The limitations stated for SlimSearcher are specific. On extremely niche tasks where the SFT stage never sees a correct, efficient trajectory, the RL anchoring mechanism may lack a useful empirical reference. The current tool cost model uses uniform weights, even though real deployments may incur heterogeneous latencies and monetary costs across tools. The framework is text-only, so extension to visual web content would require explicit modeling of image-processing cost inside the efficiency reward (Xie et al., 5 Jun 2026).

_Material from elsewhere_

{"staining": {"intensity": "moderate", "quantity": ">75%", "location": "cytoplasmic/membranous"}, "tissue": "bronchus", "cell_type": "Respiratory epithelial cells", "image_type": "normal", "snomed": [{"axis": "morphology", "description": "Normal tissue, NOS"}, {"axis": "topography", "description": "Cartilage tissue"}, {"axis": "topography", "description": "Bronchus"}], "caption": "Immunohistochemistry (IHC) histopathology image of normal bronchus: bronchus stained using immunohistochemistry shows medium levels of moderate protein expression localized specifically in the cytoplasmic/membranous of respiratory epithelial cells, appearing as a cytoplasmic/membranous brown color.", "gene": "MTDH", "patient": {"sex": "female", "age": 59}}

These limits clarify the scope of the contribution. SlimSearcher does not claim that all deep search efficiency problems reduce to shorter chain-of-thought or fewer API calls in isolation. Its claim is narrower and more technical: efficiency-aware training, grounded in Pareto-efficient trajectory selection and adaptive reward gating, can move the practical Pareto frontier of long-horizon web agents without sacrificing correctness (Xie et al., 5 Jun 2026).